# INTERNATIONAL JOURNAL FOR RESEARCH

IN APPLIED SCIENCE & ENGINEERING TECHNOLOGY

Volume: 3 Issue: III Month of publication: March 2015

DOI:

www.ijraset.com

Call: © 08813907089 E-mail ID: ijraset@gmail.com

### International Journal for Research in Applied Science & Engineering Technology (IJRASET)

### WiMAX Channel Decoders with VLSI Architectures

Challa Vidya Tejaswini<sup>1</sup>, P Kiran Kumar (B.Tech)<sup>2</sup>

<sup>1</sup>PG Student: Department of ECE, Anna University Regional Centre, Coimbatore, India

<sup>2</sup>ASIC Verification Engineer, Graphene Semiconductor Pvt., Ltd., Bangalore, India

Abstract - Polar codes have raised as an important error correction codes due to their capacity approaching property and also seen them as a major breakthrough in coding theory. WiMAX, which is a wireless communications standard, designed to provide high data rates. WiMAX has been adopted several channel codes at the decoding stage. Instead of those, it was suggested that polar codes which are designed for high speed, can be used. Therefore, a polar decoder which is efficient in terms of speed and with reduced hardware complexity is suggested. This proposed work is compared with different decoders, theoretically, exists for WiMAX. This shows that polar codes are highly superior to other codes in terms of high throughput and hardware complexity.

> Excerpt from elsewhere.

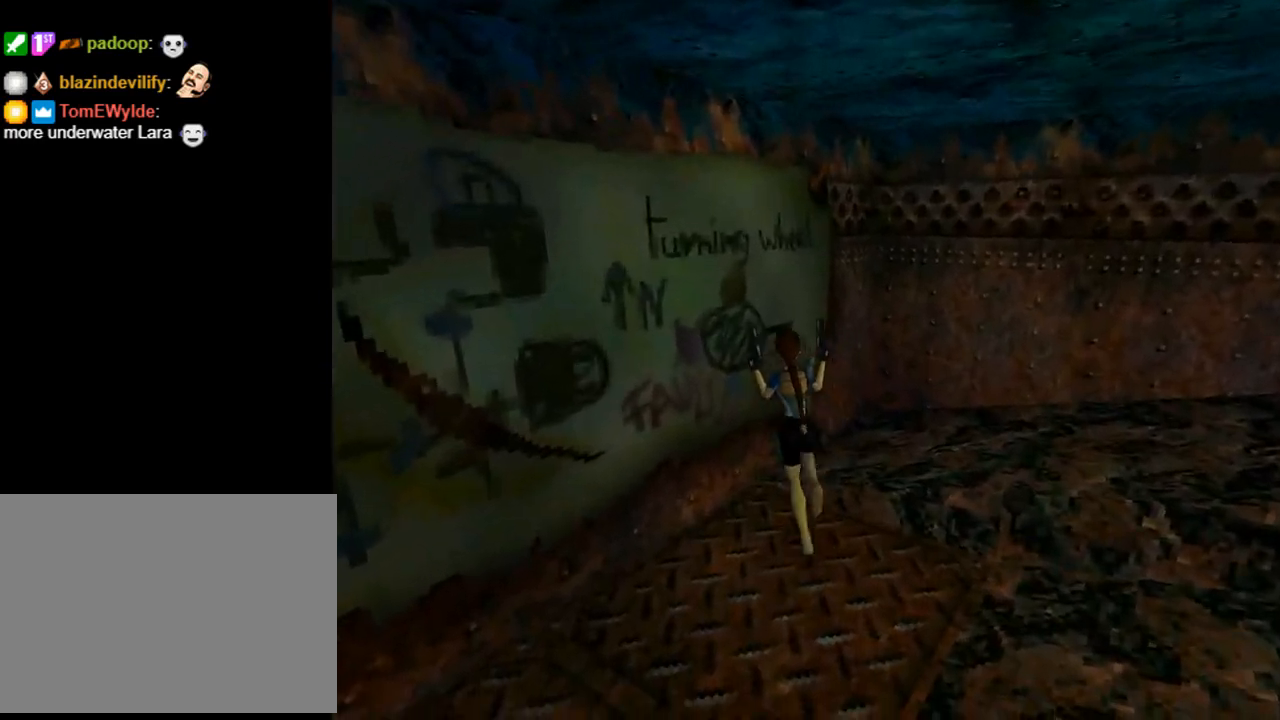
{"buttons": [], "left_stick": "center", "events": [[200, "TRIANGLE", "up"], [467, "DPAD_LEFT", "up"]]}
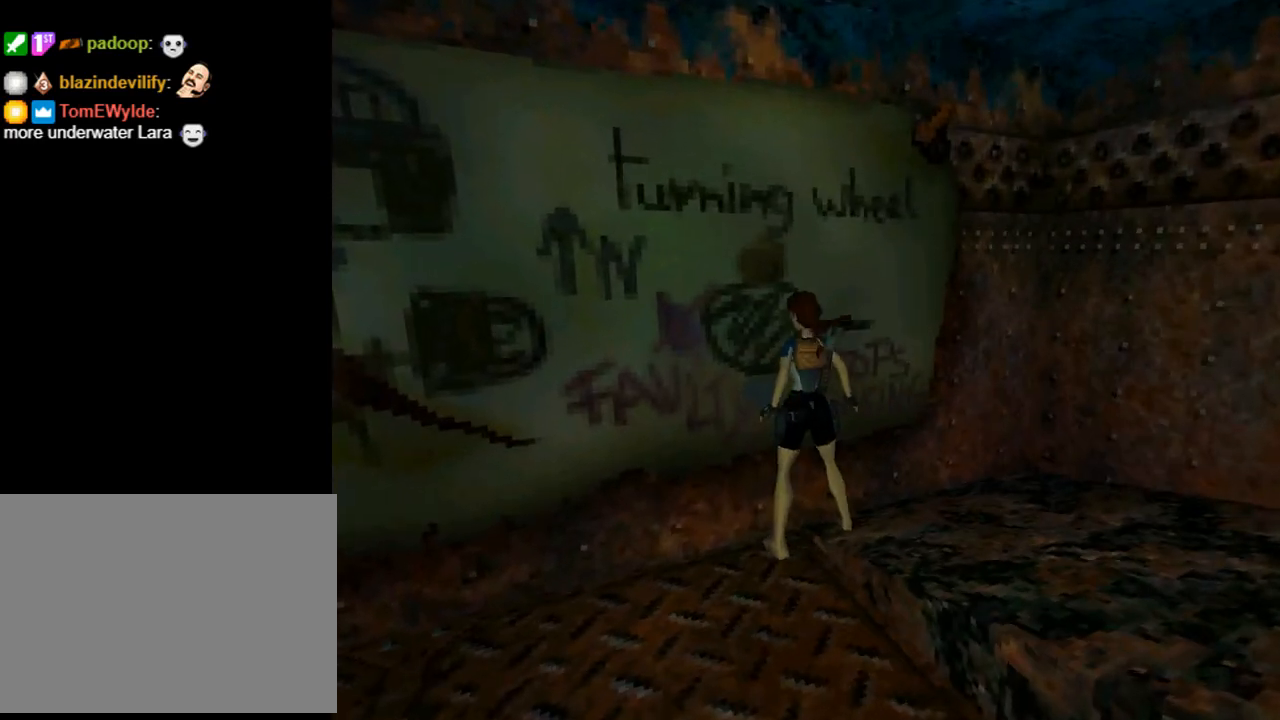
{"buttons": ["DPAD_DOWN", "DPAD_RIGHT"], "left_stick": "center", "events": [[333, "DPAD_DOWN", "down"], [333, "DPAD_RIGHT", "down"]]}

Index items- BTC decoder, CTC decoder, LDPC decoder, Polar codes, viterbi decoder, WiMAX,

#### I. INTRODUCTION

WiMAX (Worldwide Interoperability for Microwave Access) is a wireless communications standard which is designed to provide high data rates. The name "WiMAX" was created by the WiMAX Forum in order to promote interoperability and conformity of the standard. It includes the following potential applications: To provide portable mobile broadband connectivity across cities and countries through a variety of devices, to provide a wireless alternative instead of cable and digital subscriber line (DSL) for "last mile" broadband access to provide data, telecommunications, to provide a source of Internet connectivity as part of a business continuity plan. There are some comparisons and confusion between WiMAX and Wi-Fi are frequent, because both are related to wireless connectivity and Internet access. WiMAX is a long range system that covers many kilometers, which includes licensed or unlicensed spectrum to deliver connection to a network, simply the internet. Wi-Fi follows unlicensed spectrum to provide access to the local network and it is more popular in end user devices. WiMAX runs a connection-oriented MAC, whereas Wi-Fi runs on the Media Access Control's CSMA/CA protocol, which is connectionless and contention based. Both IEEE 802.16, which includes WiMAX, and IEEE 802.11, which includes Wi-Fi, define Peer-to-Peer (P2P) and wireless ad hoc networks, where an end user communicates to users or servers on another Local Area Network (LAN) using its access point or base station. On diffusing broadband wireless access systems, WIMAX has gained a wide popularity. In order to be reliable and flexible, WIMAX adopts several different channel codes, namely convolutional-codes (CC), convolutional-turbocodes (CTC), block-turbo-codes (BTC), low-density-parity-check (LDPC) codes, and recently introduced, polar codes (PC) that are able to cope with different application needs and channel conditions. On the other hand, high performance digital CMOS technologies have reached such a development that very complex algorithms can be implemented in low cost chips. The design of VLSI architectures for WIMAX channel decoders will be analyzed with emphasis on three main aspects: performance, complexity and flexibility. It was suggested to use polar decoders to achieve them.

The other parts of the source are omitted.